Items from a data source
* * * *

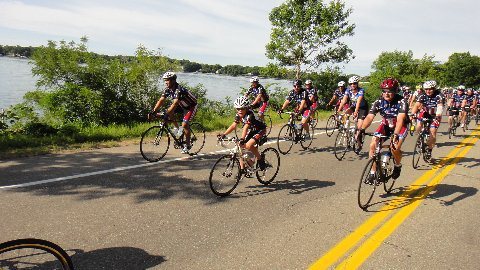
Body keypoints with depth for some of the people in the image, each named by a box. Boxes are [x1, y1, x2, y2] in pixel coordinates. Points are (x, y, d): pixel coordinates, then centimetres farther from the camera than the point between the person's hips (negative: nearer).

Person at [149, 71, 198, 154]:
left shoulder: (179, 89, -33)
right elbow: (161, 100, -13)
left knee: (184, 125, -19)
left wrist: (167, 113, -51)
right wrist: (153, 111, -23)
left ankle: (187, 144, 0)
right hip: (182, 106, 8)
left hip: (191, 106, -8)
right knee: (170, 113, -12)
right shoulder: (167, 89, -9)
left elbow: (175, 104, -43)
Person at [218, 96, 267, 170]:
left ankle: (260, 158, -4)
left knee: (248, 145, -28)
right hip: (251, 131, 8)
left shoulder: (250, 115, -31)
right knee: (241, 147, -4)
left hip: (260, 130, -8)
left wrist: (242, 138, -58)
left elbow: (246, 127, -44)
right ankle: (242, 168, 8)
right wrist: (223, 134, -29)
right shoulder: (238, 115, -9)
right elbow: (233, 126, -16)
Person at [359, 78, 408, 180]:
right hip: (385, 125, 3)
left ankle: (398, 165, 9)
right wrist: (362, 130, -44)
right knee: (373, 145, -15)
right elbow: (369, 117, -27)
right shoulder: (379, 102, -17)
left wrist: (395, 135, -55)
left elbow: (400, 119, -39)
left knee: (395, 148, -26)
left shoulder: (401, 101, -26)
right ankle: (373, 172, -1)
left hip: (400, 127, -3)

* * * *

### [TASK REQUIREMENTS]
Show each line in the data where the string "knee" appears.

### [REPLY TO THE TASK]
left knee: (184, 125, -19)
right knee: (170, 113, -12)
left knee: (248, 145, -28)
right knee: (241, 147, -4)
right knee: (373, 145, -15)
left knee: (395, 148, -26)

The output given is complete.